The required answer is every line of the data containing the word "made".

**Collected data entries:**
^^^^^^^^^^^^^^^^

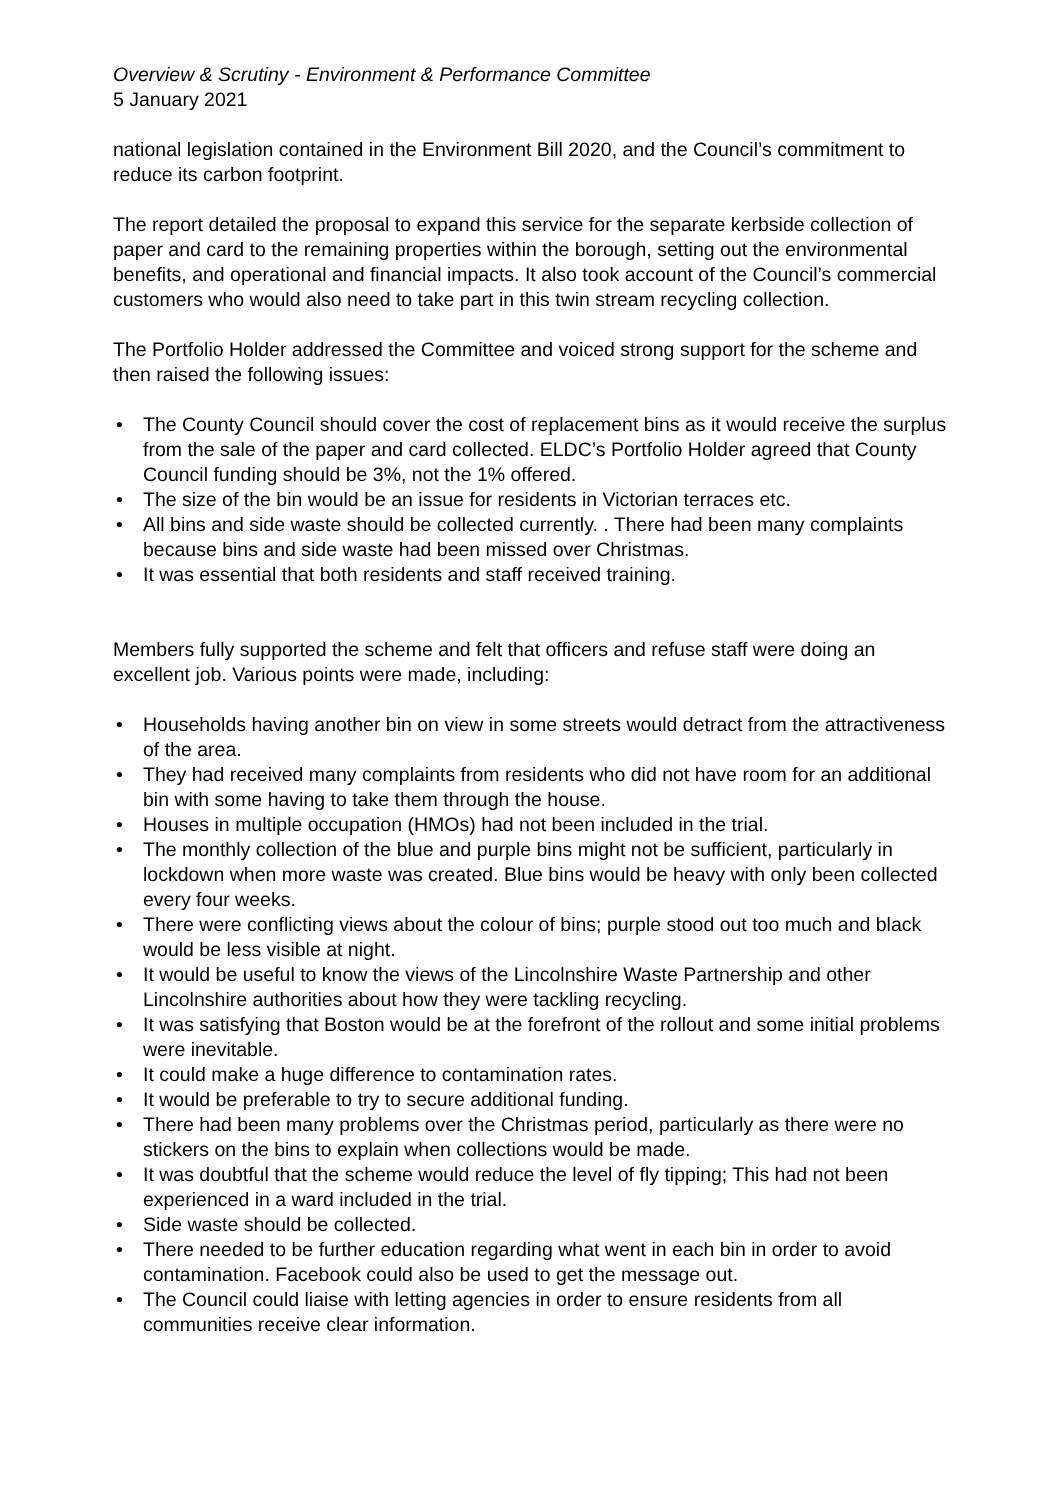Overview & Scrutiny - Environment & Performance Committee
5 January 2021
national legislation contained in the Environment Bill 2020, and the Council’s commitment to reduce its carbon footprint.
The report detailed the proposal to expand this service for the separate kerbside collection of paper and card to the remaining properties within the borough, setting out the environmental benefits, and operational and financial impacts. It also took account of the Council’s commercial customers who would also need to take part in this twin stream recycling collection.
The Portfolio Holder addressed the Committee and voiced strong support for the scheme and then raised the following issues:
• The County Council should cover the cost of replacement bins as it would receive the surplus from the sale of the paper and card collected. ELDC’s Portfolio Holder agreed that County Council funding should be 3%, not the 1% offered.
• The size of the bin would be an issue for residents in Victorian terraces etc.
• All bins and side waste should be collected currently. . There had been many complaints because bins and side waste had been missed over Christmas.
• It was essential that both residents and staff received training.
Members fully supported the scheme and felt that officers and refuse staff were doing an excellent job. Various points were made, including:
• Households having another bin on view in some streets would detract from the attractiveness of the area.
• They had received many complaints from residents who did not have room for an additional bin with some having to take them through the house.
• Houses in multiple occupation (HMOs) had not been included in the trial.
• The monthly collection of the blue and purple bins might not be sufficient, particularly in lockdown when more waste was created. Blue bins would be heavy with only been collected every four weeks.
• There were conflicting views about the colour of bins; purple stood out too much and black would be less visible at night.
• It would be useful to know the views of the Lincolnshire Waste Partnership and other Lincolnshire authorities about how they were tackling recycling.
• It was satisfying that Boston would be at the forefront of the rollout and some initial problems were inevitable.
• It could make a huge difference to contamination rates.
• It would be preferable to try to secure additional funding.
• There had been many problems over the Christmas period, particularly as there were no stickers on the bins to explain when collections would be made.
• It was doubtful that the scheme would reduce the level of fly tipping; This had not been experienced in a ward included in the trial.
• Side waste should be collected.
• There needed to be further education regarding what went in each bin in order to avoid contamination. Facebook could also be used to get the message out.
• The Council could liaise with letting agencies in order to ensure residents from all communities receive clear information.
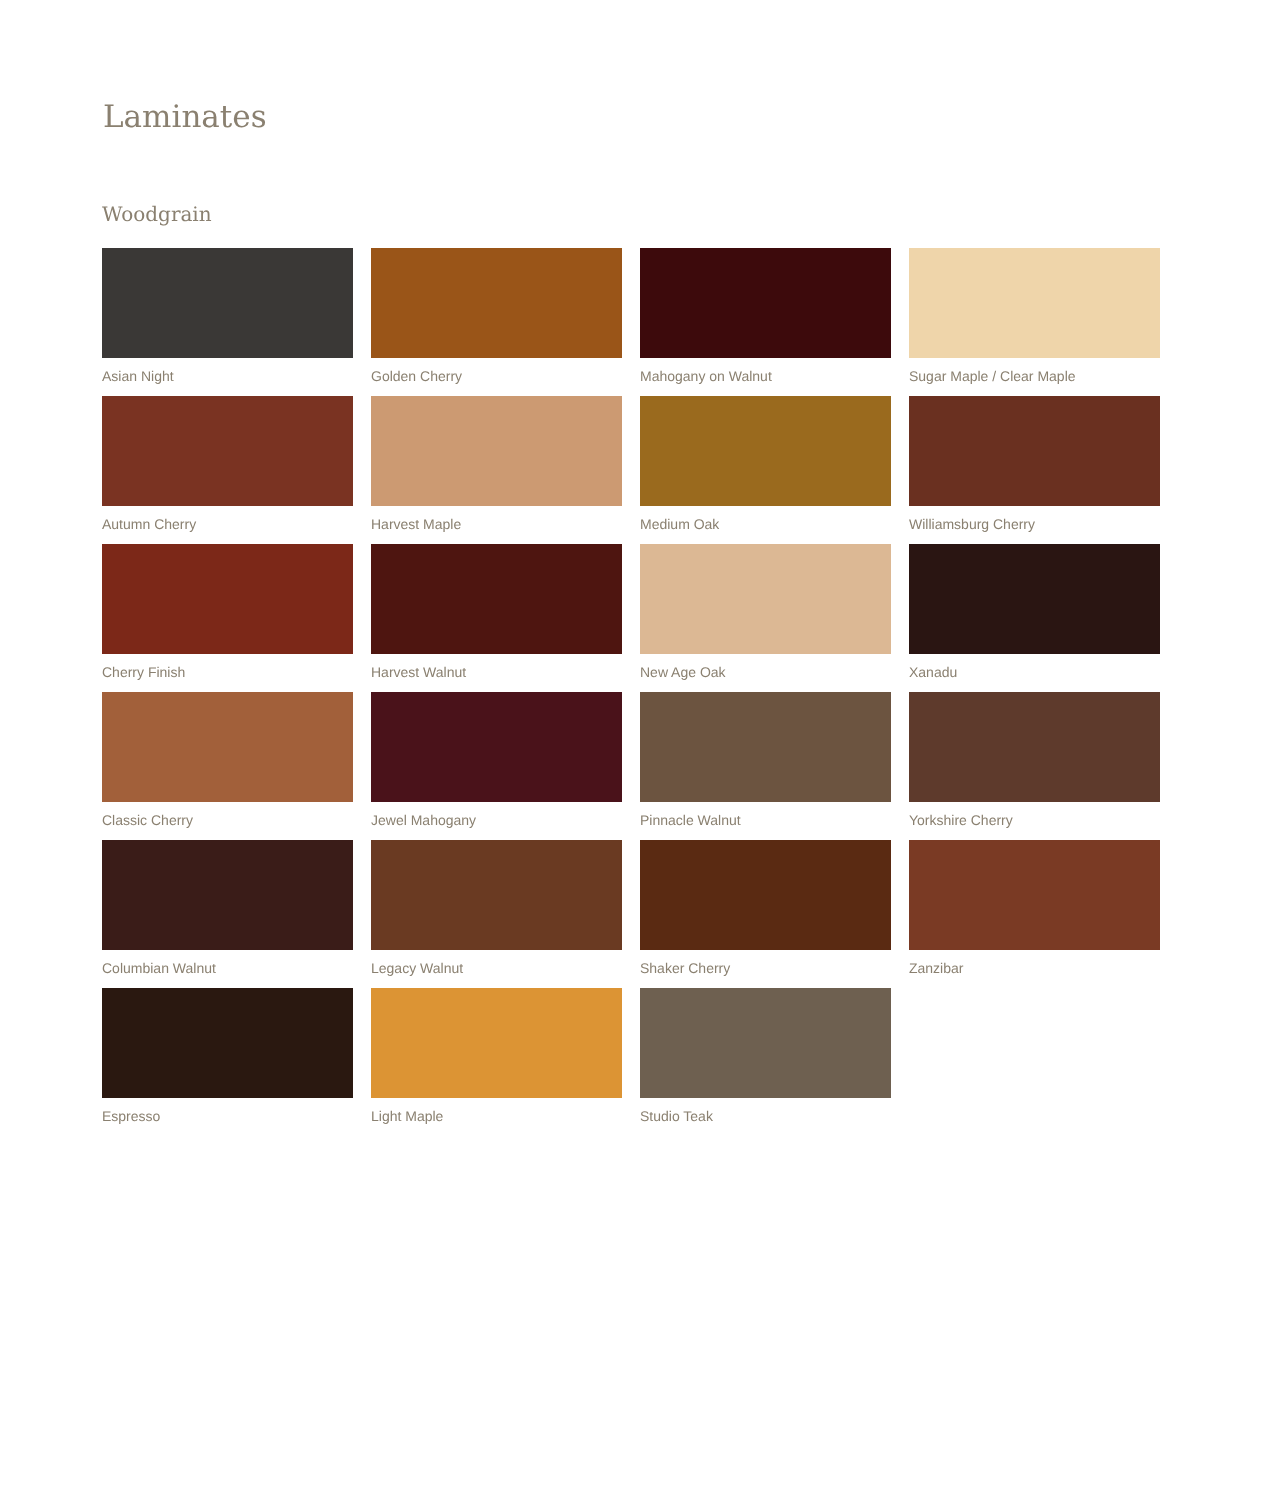Laminates
Woodgrain
Asian Night
Golden Cherry
Mahogany on Walnut
Sugar Maple / Clear Maple
Autumn Cherry
Harvest Maple
Medium Oak
Williamsburg Cherry
Cherry Finish
Harvest Walnut
New Age Oak
Xanadu
Classic Cherry
Jewel Mahogany
Pinnacle Walnut
Yorkshire Cherry
Columbian Walnut
Legacy Walnut
Shaker Cherry
Zanzibar
Espresso
Light Maple
Studio Teak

^^^^^^^^^^^^^^^^

**Answer to this problem:**
Members fully supported the scheme and felt that officers and refuse staff were doing an excellent job. Various points were made, including:
• There had been many problems over the Christmas period, particularly as there were no stickers on the bins to explain when collections would be made.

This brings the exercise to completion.